Just how bad – or good – our trial enrollment has been during the pandemic depends on your perspective. Are you a glass half full – or half empty – kind of person? Everyone looks at the same situation with a different lens, so I’ll give you just the facts on our accrual this spring. You can decide whether SWOG Cancer Research Network was dealt a blow, or dodged a bullet.

One thing is for sure. It could have been much worse.

Thanks to Cathy Rankin and others at the SWOG Statistics and Data Management Center, we’ve got numbers. First, the stats crew crunched accrual for the six weeks prior to the pandemic, from Feb. 3 to March 13, and came up with an average. Then they looked at accrual between March 13 and and April 30, and also came up with an average. Then they compared.

Overall, SWOG’s NCTN trials saw a 30 percent average weekly decrease, compared to the six-week, pre-pandemic average. Our NCORP trials saw a 55 percent decrease. This discrepancy isn’t surprising. Across the country, many health centers were focused on critical care, rather than population science, in late March and April. Meanwhile, some large hospitals and cancer centers issued pandemic policies stating that physicians could only enroll patients on trials that had immediate benefit to patients. This means treatment trials were options – but not prevention, survivorship, or cancer care delivery studies. SWOG actually did very well here in relation to the rest of the NCTN.

Put the NCORP and NCTN numbers together and SWOG saw a 38 percent drop in average weekly enrollment from mid-March through the end of April when compared to dates in February through mid-March.
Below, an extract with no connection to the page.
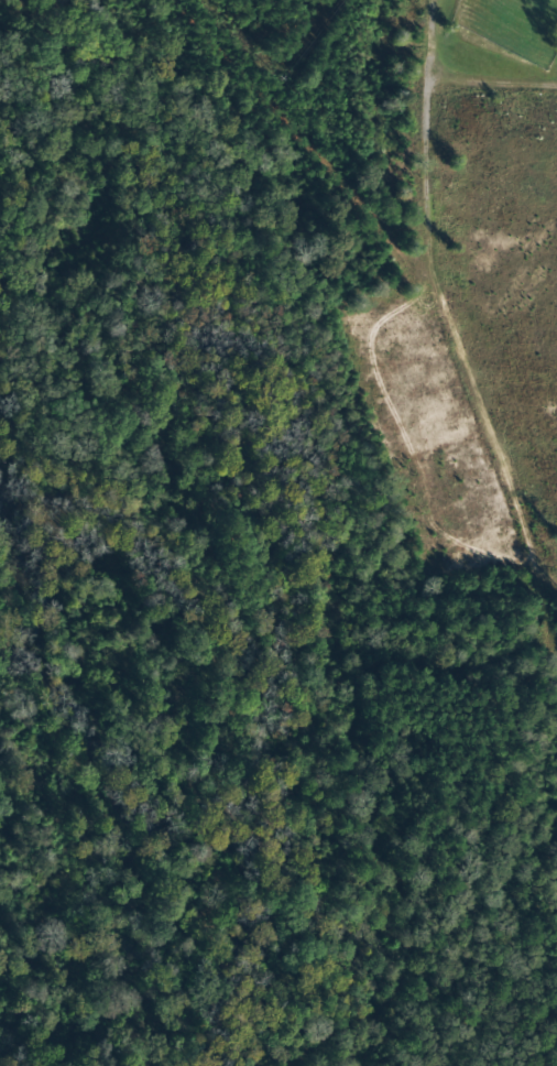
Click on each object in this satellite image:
road: (428, 335)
As an optimist – only when it comes to SWOG! – I think our accrual numbers are not disastrous. In fact, some SWOG trials actually did better! Compared with six weeks of pre-pandemic data, these trials saw an enrollment increase in the six weeks after the pandemic hit: S1806 and S1602 from the GU committee, S1512 and S1607 from the melanoma committee, as well as two sub-studies featured in Lung-MAP, our master lung protocol. Not too bad.

Of course, much depends on where our members live, and how coronavirus has affected the area around them.

States like New York, New Jersey, Michigan, Illinois, and Massachusetts have been hit hard, as have cities like New York, New Orleans, and Detroit. Rural areas in Tennessee, Nebraska, Arkansas, and Minnesota are hot spots, as well. At the same time, big swaths of the country, comparatively, haven’t been hit hard at all. That’s why some hospitals could keep accruing normally, others couldn’t accrue at all, and most experienced a slight drop because their focus was on pandemic planning and clinical care.

Whether you enrolled patients to SWOG trials or not, I want to thank staff at every single SWOG site for your efforts these past three months. We’re all operating in a crisis, and doing the best we can for each other and for patients. But I would be remiss if I didn’t give a shout-out to Gulf South, Catholic Health, University of Kansas, and Southeast NCORPS for double-digit accrual for the combined months of March and April, and to staff at our main member sites at the University of Oklahoma Health Sciences Center, Fred Hutchinson Cancer Research Center, and Oregon Health & Science University for their double-digit accrual as well.

Please stay healthy. And take heart in knowing that our trials all remain open and are accruing patients. As well, new concepts continue to be developed and approved. We’ve been here since 1956, and we’re still going strong. For our patients!